##### Source material #####
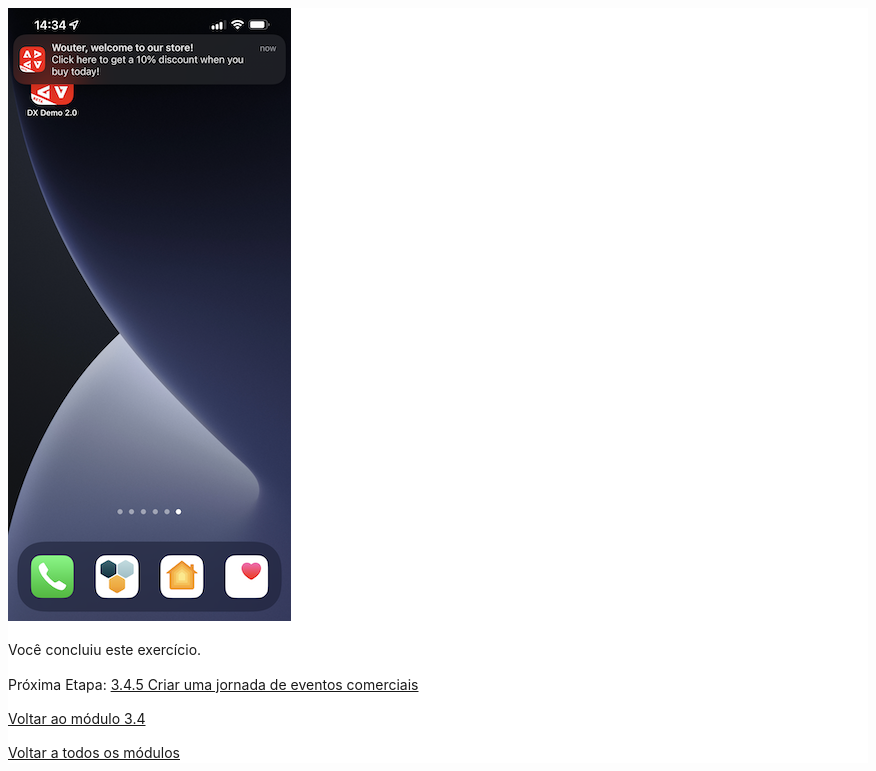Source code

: ![DSN](./images/demo3.png)

Você concluiu este exercício.

Próxima Etapa: [3.4.5 Criar uma jornada de eventos comerciais](./ex5.md)

[Voltar ao módulo 3.4](./journeyoptimizer.md)

[Voltar a todos os módulos](../../../overview.md)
#####
The problem: Can you write out, word for word, everything in the entries above from the line containing "Você concluiu este exercício." down through the last line?

Solution to this task:
Você concluiu este exercício.

Próxima Etapa: [3.4.5 Criar uma jornada de eventos comerciais](./ex5.md)

[Voltar ao módulo 3.4](./journeyoptimizer.md)

[Voltar a todos os módulos](../../../overview.md)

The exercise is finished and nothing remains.